CPUC has proposed to stage this procurement over three years, requiring each load-serving entity (LSE) in question to get 60 percent of their total by 2021 and 80 percent of their total by 2022. The results are shown in the chart below:
As we noted in a July article in GTM Squared, stakeholders in California’s IRP proceeding have pushed for a variety of solutions to the possibility of a coming reliability shortfall in Southern California. Solar industry groups have pushed for new rules that would better value “hybrid” solar-plus-storage systems as part of this and other CPUC proceedings.
The California Community Choice Association (CalCCA) initially opposed adding a procurement, based on its concerns with the methods that went into the forecasts it’s premised on. Those include changes to how CPUC calculates the effective load-carrying capacity of utility-scale solar farms being built by developers under power purchase agreements with CCAs — changes that could, in effect, de-rate how much solar power is determined to be worth to the grid during different times of the day, week, and year.

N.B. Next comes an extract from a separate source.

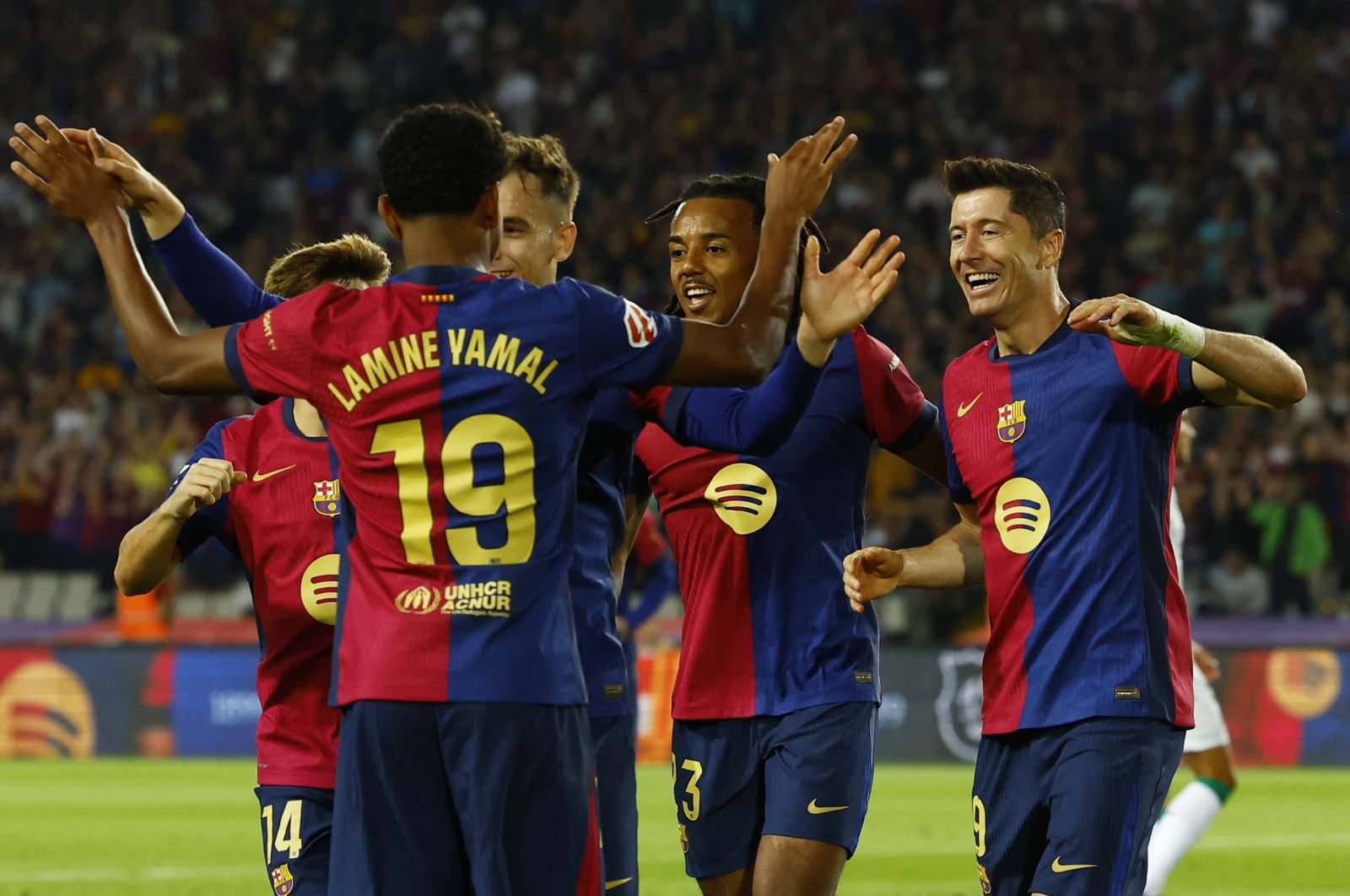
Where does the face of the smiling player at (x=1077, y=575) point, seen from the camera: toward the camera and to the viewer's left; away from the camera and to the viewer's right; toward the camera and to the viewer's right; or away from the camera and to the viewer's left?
toward the camera and to the viewer's left

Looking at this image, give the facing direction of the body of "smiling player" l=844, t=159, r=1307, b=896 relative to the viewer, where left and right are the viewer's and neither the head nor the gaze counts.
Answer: facing the viewer and to the left of the viewer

But the CPUC deferred to the urgency of CAISO, which projects shortfalls of at least 2.3 gigawatts by 2021, and 2.2 gigawatts in 2022, and of Southern California Edison, which offered the even more dire prognosis of as much as 5.5 gigawatts of shortfall by 2023, given the retirement of OTC capacity.
On the issue of picking utility-owned versus third party-owned assets, the CPUC offered few details, beyond saying that Southern California Edison may “propose to own a portion of the resources to be procured,” but that it must “adhere to the existing rules about utility participation in utility-run solicitations.” While existing resources will be allowed to compete in the all-source procurement, projects already under contract or proceeding under other programs are ruled out.
SoCal’s grid headaches
The proposal follows a string of unusual orders from the state’s regulator to deal with the ongoing reliability crises for Southern California’s power grid.
It started with the forced closure of the San Onofre nuclear power plant in 2013, which led the CPUC to order Southern California Edison and neighboring utility San Diego Gas & Electric to conduct a first-ever procurement of distributed energy resources such as solar, batteries, demand response and energy efficiency to help meet the resulting capacity and reliability shortfalls by decade’s end — although the CPUC also allowed both companies to build new natural gas plants as well.
The forced closure of the leaking Aliso Canyon natural gas storage facility in 2016 forced the CPUC and utilities to respond much more quickly to the possibility of running short of fuel for peaker plants during summer months. The fast-tracked battery procurements ordered to fill the gap were able to supply nearly 100 megawatts of energy storage from Tesla, Greensmith Energy and AES Energy Storage within less than a year, and Southern California Edison and Southern California Gas also launched big demand response programs with Google’s Nest and tens of thousands of its customers in the region.
CCAs have also been inking solar and energy storage contracts at a rapid clip — albeit almost exclusively amongst the older and larger CCAs in Northern California. Silicon Valley Clean Energy and Monterey Bay Community Power signed a joint deal with Recurrent Energy in October for a 150 megawatt solar plant with 45 megawatts/180 megawatt-hours of batteries, as well as a deal with EDF Renewables North America for 128 megawatts of solar with 40-megawatts/160-megawatt-hours of batteries.
And East Bay Community Energy in Alameda County has contracted for a 20-megawatt/80 megawatt-hour battery from Vistra to replace a jet fuel-fired peaker plant, behind-the-meter solar-battery systems from Sunrun to provide a half-megawatt portion of its future RA needs.
But because the looming capacity shortfall is concentrated in Southern California, the CPUC isn’t asking northern California CCAs, or bankrupt utility Pacific Gas & Electric, to participate in this procurement.